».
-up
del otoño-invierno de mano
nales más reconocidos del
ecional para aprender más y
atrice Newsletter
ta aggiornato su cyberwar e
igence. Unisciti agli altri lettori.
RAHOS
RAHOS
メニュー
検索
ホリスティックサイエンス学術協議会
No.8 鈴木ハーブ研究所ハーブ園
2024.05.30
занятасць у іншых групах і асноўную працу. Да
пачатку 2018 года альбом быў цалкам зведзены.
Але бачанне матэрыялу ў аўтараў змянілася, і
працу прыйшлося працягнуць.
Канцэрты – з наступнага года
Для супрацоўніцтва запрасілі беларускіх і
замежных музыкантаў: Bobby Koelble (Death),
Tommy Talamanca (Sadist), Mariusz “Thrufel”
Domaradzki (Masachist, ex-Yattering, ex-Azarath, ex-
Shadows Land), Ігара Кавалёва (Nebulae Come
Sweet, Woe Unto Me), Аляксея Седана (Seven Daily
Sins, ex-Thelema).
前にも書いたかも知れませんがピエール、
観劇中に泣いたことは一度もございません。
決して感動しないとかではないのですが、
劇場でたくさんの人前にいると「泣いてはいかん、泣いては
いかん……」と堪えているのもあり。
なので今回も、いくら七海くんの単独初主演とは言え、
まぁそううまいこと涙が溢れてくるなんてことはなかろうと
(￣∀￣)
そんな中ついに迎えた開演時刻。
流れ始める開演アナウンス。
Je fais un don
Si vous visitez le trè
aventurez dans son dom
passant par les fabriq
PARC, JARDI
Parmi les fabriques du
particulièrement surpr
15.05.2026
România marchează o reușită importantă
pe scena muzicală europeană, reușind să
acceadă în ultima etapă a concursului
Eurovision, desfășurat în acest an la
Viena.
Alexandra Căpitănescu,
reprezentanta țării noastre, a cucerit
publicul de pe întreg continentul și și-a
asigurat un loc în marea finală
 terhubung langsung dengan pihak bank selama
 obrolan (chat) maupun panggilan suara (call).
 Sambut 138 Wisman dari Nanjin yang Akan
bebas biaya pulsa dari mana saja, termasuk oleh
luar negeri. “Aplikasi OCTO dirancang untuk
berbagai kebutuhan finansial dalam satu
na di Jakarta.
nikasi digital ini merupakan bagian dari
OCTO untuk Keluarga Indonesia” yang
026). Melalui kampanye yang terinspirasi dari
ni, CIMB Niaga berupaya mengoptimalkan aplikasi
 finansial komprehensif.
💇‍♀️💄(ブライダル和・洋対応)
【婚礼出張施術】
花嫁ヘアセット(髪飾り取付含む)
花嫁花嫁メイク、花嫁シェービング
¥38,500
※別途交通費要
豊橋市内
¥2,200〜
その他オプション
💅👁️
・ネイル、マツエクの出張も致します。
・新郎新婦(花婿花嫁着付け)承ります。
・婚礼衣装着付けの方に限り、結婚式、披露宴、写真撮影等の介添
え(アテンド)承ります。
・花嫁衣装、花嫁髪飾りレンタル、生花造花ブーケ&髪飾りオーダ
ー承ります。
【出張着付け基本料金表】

========

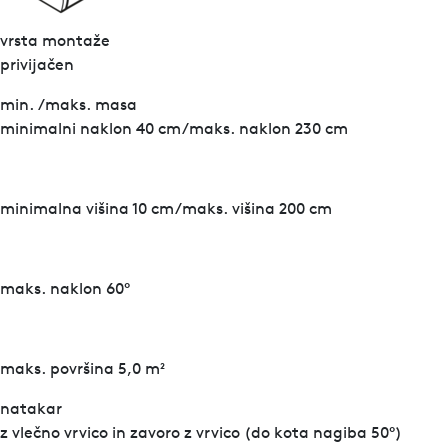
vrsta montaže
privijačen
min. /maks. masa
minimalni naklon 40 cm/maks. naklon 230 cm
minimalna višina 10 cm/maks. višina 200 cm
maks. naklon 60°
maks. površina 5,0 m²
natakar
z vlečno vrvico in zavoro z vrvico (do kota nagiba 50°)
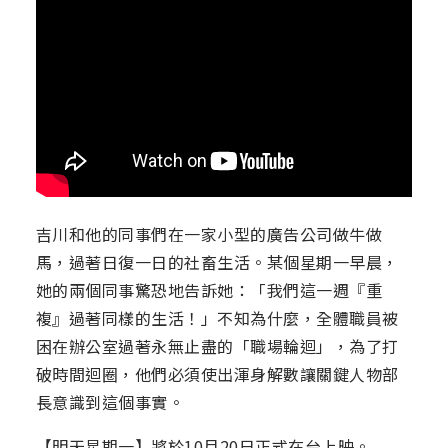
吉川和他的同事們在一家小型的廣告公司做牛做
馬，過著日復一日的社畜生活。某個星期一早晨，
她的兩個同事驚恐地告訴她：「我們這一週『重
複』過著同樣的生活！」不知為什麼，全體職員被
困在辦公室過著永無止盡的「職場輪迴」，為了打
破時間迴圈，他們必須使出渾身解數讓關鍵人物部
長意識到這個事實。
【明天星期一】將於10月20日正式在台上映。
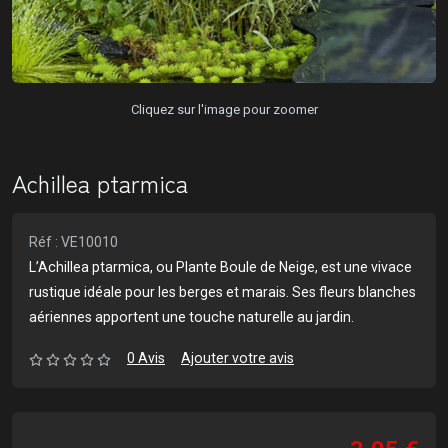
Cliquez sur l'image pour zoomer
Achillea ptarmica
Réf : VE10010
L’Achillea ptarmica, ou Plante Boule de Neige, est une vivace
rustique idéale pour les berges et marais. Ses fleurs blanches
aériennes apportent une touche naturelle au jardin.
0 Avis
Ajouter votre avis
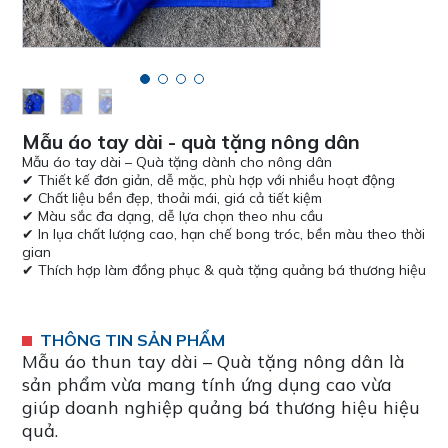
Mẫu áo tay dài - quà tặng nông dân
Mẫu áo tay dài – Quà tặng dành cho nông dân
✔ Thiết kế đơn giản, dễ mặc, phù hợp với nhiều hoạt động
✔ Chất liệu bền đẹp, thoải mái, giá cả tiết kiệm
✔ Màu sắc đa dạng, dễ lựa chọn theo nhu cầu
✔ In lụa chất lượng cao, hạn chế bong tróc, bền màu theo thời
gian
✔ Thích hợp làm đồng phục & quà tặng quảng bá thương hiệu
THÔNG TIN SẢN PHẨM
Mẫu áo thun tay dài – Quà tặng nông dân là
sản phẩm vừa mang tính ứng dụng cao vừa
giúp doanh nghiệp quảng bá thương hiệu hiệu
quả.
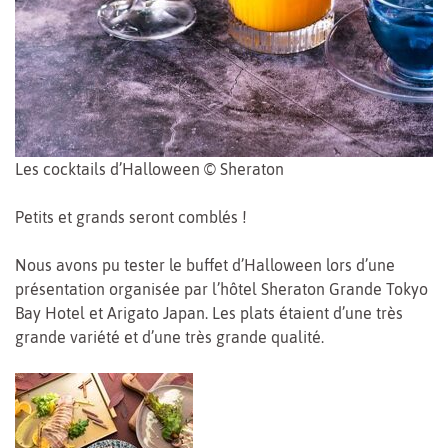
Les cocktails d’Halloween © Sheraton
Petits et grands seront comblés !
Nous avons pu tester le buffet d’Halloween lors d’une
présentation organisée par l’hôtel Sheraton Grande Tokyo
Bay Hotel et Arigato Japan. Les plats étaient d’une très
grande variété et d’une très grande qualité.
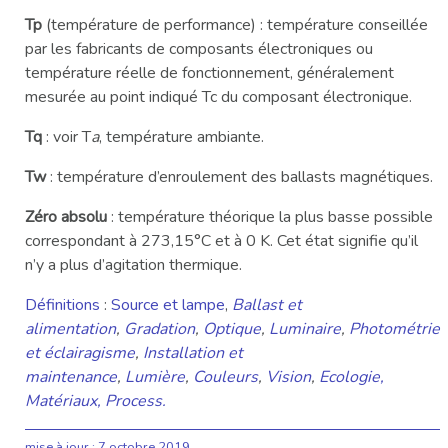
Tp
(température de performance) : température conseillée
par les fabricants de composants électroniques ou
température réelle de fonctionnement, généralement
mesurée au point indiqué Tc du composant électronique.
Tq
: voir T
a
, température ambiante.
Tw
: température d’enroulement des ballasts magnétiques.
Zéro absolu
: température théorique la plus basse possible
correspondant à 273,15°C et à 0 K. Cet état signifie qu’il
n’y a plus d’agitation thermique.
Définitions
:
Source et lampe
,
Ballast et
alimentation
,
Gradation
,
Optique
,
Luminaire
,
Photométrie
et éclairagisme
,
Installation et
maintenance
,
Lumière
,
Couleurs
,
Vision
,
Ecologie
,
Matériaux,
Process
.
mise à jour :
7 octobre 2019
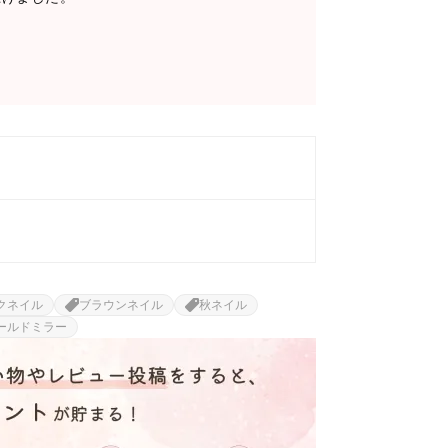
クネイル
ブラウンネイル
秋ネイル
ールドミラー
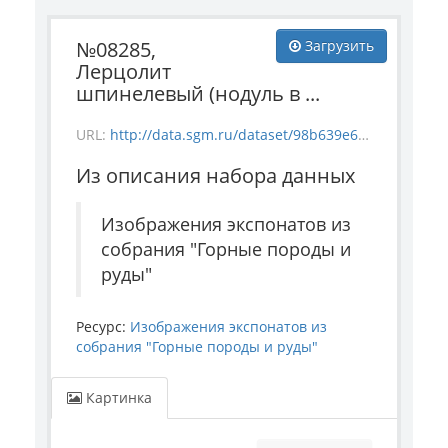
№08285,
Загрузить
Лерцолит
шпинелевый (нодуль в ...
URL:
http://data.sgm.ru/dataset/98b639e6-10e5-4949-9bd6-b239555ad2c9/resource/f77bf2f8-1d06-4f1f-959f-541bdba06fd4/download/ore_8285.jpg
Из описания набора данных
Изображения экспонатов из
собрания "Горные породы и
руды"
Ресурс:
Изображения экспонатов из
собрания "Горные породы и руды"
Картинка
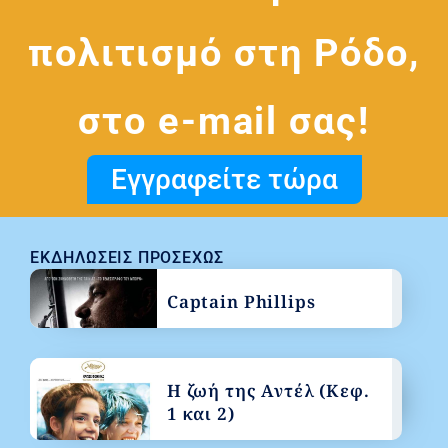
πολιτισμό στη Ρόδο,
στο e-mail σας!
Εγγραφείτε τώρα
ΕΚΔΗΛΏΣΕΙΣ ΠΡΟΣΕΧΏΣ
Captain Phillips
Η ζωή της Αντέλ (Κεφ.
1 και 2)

========

## PROBLEM
Could you copy every line from the records that has "untuk" in it?

## EXERCISE SOLUTION
luar negeri. “Aplikasi OCTO dirancang untuk
OCTO untuk Keluarga Indonesia” yang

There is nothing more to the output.